With trans fat being such a huge consumer concern in the last decade, and continuing to grow, the prepackaged food industry began making voluntary moves to remove or reduce the amount of trans fats in their products. Granted this voluntary move really picked up steam once the Government mandated that trans fats needed to be documented on nutritional labeling, but the fact still remains that great effort has made by the prepackaged industry to get on board the trans fat bandwagon.

The focus of trans fat has now shifted to the food service industry, where it is estimated by some source that up to 38% of our fat intake comes from. The use of partially hydrogenated frying oil and ingredients containing trans fat are both large contributors to the fat content of a menu item. Since the food service industry does not have to offer nutritional labeling and the availability of that information is limited, it is often difficult for patrons to make informed choices regarding the consumption of trans fat while eating out.
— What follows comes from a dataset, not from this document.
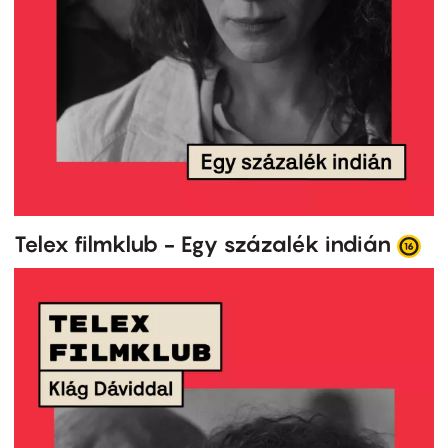
Telex filmklub - Egy százalék indián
In response to this growing concern several U.S. cities have begun the move toward mandating the removal of trans fats in restaurants. The approach so far as been to do this in stages, normally starting off with guidelines stating that all shortening, margarine and oils that are used in cooking contain less than half a milligram of trans fat per serving. Once the first stage is in place the second phase normally involves expanding the half a milligram requirement to other items including baked goods.

This push towards the removal of trans fats is having a pull marketing direction on the distributors as demand for trans fat free cooking oils and ingredients sky rockets. There is also a push marketing effort taking place as the restaurants who have taken the effort to reduce or remove trans fats from their menus are increasing the amount of materials available to their patrons explaining the benefits of being a trans fat free establishment.